** Problem to solve **
Nothing but an exact reprint of the records is to be returned.

(Saved data entries)
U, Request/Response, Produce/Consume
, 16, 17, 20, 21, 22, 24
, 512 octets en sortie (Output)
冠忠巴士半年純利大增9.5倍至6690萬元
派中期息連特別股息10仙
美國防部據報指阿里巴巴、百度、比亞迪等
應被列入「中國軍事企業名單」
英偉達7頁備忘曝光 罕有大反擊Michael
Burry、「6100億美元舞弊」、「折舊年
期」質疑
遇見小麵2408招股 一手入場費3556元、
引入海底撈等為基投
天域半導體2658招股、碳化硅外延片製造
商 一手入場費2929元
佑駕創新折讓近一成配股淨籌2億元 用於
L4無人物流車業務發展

** Response below **
U, Request/Response, Produce/Consume
, 16, 17, 20, 21, 22, 24
, 512 octets en sortie (Output)
冠忠巴士半年純利大增9.5倍至6690萬元
派中期息連特別股息10仙
美國防部據報指阿里巴巴、百度、比亞迪等
應被列入「中國軍事企業名單」
英偉達7頁備忘曝光 罕有大反擊Michael
Burry、「6100億美元舞弊」、「折舊年
期」質疑
遇見小麵2408招股 一手入場費3556元、
引入海底撈等為基投
天域半導體2658招股、碳化硅外延片製造
商 一手入場費2929元
佑駕創新折讓近一成配股淨籌2億元 用於
L4無人物流車業務發展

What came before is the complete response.